▶ _EXERCISE AIM_:
Compute how many lines in the data below contain "ankle"; answer only with that number.

[Keypoint text descriptions]
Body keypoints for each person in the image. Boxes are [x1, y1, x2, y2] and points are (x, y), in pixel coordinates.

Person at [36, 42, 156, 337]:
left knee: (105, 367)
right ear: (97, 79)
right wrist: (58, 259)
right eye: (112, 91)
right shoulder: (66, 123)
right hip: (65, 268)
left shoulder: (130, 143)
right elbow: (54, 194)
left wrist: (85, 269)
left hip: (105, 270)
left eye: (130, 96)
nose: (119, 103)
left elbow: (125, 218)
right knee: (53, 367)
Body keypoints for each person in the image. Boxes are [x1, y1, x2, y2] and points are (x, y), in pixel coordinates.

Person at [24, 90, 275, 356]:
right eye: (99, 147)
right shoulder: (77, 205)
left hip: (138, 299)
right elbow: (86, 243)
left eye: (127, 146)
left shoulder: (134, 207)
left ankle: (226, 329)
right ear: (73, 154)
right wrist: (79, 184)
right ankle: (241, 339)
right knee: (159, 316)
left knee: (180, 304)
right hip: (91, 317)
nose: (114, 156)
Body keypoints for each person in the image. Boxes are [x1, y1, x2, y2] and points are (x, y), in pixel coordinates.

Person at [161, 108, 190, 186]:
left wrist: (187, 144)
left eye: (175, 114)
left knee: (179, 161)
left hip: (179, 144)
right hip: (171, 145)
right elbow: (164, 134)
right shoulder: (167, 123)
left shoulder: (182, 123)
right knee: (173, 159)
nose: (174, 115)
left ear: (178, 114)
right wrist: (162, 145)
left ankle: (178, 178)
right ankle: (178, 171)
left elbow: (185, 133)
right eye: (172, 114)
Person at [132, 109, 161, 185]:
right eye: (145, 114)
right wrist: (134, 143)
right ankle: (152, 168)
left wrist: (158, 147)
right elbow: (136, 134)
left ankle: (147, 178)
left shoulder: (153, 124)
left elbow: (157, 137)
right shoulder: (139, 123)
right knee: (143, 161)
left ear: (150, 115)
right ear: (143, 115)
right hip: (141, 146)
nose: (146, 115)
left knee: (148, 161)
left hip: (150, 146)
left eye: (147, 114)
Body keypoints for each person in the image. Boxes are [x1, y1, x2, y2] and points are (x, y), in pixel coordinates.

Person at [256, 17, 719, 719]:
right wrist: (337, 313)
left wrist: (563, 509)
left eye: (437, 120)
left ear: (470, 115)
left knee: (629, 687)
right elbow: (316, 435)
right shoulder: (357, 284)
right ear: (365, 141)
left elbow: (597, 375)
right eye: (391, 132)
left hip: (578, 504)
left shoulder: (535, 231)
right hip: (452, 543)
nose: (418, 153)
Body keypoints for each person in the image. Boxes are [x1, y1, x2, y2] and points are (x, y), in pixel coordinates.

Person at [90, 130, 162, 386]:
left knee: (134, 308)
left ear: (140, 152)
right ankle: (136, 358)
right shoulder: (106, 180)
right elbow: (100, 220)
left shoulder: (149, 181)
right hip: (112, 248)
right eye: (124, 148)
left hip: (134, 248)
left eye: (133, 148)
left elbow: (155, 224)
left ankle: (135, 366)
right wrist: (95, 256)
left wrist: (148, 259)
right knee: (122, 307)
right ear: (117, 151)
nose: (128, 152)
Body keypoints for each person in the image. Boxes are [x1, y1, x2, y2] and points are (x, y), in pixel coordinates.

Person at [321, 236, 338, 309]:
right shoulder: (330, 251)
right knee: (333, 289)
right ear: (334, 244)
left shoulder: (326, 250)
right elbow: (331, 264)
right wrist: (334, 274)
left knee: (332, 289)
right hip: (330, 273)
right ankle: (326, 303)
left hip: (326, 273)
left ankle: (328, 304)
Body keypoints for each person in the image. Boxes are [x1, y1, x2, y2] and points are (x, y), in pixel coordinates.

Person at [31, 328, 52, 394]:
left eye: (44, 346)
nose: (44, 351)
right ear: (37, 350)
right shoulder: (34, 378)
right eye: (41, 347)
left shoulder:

▶ _OUTPUT OF THE EXERCISE_:
10